* [Source information]
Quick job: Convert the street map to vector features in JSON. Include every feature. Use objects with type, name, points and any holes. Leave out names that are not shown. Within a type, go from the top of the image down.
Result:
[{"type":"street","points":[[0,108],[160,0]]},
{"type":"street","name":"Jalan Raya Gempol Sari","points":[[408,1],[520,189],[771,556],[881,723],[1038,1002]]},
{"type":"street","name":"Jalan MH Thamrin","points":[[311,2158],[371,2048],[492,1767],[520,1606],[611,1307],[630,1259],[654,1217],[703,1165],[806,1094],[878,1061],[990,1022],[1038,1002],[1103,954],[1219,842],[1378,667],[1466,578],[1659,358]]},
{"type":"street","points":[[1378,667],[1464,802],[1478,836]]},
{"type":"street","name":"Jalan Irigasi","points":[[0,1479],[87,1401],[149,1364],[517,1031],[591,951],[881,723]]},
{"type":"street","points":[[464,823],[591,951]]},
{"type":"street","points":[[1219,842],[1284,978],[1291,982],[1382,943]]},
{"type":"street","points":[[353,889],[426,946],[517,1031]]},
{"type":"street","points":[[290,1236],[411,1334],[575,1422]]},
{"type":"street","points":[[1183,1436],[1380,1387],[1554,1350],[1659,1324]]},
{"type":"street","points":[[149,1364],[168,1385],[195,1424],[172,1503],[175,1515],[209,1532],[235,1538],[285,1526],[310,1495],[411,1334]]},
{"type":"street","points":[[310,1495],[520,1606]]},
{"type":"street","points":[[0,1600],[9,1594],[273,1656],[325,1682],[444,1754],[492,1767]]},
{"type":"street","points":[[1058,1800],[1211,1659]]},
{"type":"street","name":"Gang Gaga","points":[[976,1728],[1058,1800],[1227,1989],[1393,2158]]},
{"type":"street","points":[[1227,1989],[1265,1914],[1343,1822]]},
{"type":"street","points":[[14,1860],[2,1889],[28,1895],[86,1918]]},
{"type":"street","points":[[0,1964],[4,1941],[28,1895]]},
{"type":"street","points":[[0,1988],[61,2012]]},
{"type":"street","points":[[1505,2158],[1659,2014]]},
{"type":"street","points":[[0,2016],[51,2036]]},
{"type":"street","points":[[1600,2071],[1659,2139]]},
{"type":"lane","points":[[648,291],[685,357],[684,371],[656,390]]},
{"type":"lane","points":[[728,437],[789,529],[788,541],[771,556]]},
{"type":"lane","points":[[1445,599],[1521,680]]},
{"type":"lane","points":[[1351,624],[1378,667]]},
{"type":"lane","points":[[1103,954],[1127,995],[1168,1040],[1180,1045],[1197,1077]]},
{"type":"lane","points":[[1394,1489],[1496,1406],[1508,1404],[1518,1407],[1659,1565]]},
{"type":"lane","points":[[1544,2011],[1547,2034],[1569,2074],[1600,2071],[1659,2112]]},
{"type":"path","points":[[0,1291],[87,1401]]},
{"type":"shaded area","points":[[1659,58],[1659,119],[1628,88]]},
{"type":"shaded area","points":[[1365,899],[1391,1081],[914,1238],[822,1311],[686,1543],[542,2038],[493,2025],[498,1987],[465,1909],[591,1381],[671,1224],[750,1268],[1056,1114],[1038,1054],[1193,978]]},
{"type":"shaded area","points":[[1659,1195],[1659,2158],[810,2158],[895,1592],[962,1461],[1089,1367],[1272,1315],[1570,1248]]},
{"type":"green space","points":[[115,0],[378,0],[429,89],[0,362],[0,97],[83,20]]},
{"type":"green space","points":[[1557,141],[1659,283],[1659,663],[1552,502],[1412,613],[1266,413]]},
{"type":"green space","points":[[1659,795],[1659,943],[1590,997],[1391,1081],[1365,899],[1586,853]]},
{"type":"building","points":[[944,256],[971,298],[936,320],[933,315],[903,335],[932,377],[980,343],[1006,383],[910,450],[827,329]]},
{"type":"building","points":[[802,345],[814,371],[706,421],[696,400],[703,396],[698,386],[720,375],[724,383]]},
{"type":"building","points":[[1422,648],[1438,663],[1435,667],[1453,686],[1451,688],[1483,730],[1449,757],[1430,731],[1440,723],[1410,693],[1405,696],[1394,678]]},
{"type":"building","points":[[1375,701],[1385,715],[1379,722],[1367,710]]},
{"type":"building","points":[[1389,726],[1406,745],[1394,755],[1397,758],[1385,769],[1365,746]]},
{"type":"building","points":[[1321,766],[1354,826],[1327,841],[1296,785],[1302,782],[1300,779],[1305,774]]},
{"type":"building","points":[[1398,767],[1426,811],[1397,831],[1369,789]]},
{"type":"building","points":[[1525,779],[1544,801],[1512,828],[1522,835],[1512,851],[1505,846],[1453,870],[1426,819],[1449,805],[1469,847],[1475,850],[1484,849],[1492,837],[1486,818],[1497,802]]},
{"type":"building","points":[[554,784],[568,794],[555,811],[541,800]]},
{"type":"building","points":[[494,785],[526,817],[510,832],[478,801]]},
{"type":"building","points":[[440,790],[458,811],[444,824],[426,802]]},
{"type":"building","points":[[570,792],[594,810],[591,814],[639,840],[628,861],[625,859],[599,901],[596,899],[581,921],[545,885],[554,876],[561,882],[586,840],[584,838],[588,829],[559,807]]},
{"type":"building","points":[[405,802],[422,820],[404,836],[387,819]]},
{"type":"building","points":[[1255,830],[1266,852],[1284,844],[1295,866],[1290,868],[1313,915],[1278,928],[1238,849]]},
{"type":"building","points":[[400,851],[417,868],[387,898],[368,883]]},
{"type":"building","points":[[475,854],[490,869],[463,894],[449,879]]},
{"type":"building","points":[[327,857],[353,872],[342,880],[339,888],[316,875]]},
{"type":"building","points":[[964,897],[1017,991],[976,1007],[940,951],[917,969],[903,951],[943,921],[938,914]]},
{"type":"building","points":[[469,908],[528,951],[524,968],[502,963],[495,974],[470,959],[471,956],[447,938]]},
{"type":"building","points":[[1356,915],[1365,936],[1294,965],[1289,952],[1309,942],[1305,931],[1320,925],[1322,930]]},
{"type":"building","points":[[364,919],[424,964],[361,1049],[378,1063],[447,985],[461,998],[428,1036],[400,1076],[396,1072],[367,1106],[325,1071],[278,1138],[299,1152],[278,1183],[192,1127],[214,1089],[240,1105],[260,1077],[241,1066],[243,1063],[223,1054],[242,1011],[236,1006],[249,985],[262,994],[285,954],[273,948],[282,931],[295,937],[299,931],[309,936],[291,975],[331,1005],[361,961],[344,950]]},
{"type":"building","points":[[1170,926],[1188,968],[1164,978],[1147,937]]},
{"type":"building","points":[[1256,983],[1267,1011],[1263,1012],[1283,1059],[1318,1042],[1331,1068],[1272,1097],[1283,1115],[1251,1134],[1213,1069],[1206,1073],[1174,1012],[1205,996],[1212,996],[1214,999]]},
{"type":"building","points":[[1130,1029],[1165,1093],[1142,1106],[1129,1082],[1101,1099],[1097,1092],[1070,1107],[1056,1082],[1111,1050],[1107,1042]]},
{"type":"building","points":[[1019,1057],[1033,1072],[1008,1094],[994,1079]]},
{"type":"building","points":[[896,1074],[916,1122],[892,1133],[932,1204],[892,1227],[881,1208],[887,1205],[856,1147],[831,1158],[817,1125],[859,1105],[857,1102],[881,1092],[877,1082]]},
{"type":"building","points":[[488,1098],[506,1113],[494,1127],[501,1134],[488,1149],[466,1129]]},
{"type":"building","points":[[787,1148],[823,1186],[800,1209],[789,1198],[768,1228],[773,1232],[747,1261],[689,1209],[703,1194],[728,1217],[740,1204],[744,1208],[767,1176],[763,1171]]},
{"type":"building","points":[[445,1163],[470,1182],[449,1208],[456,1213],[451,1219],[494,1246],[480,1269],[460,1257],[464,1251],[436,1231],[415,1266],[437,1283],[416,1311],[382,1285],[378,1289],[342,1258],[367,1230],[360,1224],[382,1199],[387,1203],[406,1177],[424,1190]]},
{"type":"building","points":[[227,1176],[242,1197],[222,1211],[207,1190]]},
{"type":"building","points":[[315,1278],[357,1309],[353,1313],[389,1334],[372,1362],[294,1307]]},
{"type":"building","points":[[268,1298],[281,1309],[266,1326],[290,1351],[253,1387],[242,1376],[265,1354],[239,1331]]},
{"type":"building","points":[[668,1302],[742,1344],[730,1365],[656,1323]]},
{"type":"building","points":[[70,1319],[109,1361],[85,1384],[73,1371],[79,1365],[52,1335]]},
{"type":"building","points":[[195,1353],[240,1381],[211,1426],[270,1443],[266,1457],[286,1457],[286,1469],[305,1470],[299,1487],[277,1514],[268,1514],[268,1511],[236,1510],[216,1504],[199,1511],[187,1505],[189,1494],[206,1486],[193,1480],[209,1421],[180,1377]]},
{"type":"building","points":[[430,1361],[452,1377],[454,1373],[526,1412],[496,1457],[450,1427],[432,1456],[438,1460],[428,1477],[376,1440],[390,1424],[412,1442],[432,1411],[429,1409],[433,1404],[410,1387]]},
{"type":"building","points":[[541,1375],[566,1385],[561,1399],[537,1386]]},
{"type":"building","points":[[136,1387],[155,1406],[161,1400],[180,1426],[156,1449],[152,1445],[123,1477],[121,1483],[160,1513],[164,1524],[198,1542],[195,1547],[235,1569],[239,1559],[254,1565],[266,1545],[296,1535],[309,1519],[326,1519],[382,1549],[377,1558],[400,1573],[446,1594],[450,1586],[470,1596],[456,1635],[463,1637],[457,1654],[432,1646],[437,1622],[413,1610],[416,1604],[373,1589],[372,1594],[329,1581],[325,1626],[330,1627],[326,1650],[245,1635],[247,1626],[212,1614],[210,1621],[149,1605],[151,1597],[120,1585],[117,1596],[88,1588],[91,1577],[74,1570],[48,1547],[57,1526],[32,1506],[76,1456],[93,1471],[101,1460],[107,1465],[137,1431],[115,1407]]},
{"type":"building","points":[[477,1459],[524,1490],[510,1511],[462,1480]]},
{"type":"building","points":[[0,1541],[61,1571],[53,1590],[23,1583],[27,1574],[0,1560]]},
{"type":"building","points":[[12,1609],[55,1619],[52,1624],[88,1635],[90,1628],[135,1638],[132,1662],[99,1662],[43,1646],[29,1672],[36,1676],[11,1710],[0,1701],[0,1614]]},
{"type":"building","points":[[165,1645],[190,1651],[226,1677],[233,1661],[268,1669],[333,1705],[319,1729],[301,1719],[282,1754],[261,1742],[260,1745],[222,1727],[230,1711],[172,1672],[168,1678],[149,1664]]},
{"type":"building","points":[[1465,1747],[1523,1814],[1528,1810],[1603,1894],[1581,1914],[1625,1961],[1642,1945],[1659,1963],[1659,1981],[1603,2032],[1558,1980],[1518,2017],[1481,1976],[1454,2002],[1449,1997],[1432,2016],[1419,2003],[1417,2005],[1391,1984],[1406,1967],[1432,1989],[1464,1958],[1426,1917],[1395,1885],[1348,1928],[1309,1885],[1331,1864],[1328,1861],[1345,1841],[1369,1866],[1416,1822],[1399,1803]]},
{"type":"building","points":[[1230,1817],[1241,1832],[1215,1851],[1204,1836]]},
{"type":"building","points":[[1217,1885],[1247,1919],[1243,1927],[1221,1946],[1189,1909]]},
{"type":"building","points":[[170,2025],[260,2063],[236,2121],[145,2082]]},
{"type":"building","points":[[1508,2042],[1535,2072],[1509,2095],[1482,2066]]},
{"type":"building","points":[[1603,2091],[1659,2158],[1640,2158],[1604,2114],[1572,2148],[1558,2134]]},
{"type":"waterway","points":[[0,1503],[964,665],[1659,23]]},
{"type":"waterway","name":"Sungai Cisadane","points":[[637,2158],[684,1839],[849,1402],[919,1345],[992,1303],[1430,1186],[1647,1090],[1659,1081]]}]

* [The task]
Across the data above, how many lines contain "space"? Reply with a bare number.

* [Response to the task]
3